Work item: Search the listing for the string "What" and copy every line that contains it.

Available records:
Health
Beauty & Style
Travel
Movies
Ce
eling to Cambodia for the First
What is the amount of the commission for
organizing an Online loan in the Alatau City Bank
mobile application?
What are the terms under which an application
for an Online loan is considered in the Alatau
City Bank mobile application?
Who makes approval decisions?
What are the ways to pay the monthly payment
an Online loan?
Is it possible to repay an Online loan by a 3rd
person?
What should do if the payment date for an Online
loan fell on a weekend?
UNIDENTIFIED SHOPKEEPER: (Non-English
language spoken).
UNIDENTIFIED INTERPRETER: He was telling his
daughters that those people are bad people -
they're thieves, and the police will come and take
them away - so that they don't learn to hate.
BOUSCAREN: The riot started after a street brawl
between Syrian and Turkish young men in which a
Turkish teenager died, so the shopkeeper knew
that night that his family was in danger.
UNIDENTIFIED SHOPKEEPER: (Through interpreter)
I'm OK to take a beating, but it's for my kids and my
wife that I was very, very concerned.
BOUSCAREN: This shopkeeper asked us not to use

...

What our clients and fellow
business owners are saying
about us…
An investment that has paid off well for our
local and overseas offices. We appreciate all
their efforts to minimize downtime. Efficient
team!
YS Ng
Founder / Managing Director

==

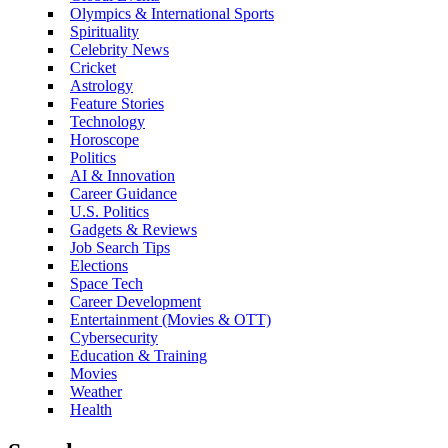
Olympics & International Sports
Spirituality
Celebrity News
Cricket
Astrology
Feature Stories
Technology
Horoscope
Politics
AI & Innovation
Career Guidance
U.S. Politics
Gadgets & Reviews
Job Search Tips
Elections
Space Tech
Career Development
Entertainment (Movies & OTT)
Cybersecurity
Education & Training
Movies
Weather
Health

Answer box:
What is the amount of the commission for
What are the terms under which an application
What are the ways to pay the monthly payment
What should do if the payment date for an Online
What our clients and fellow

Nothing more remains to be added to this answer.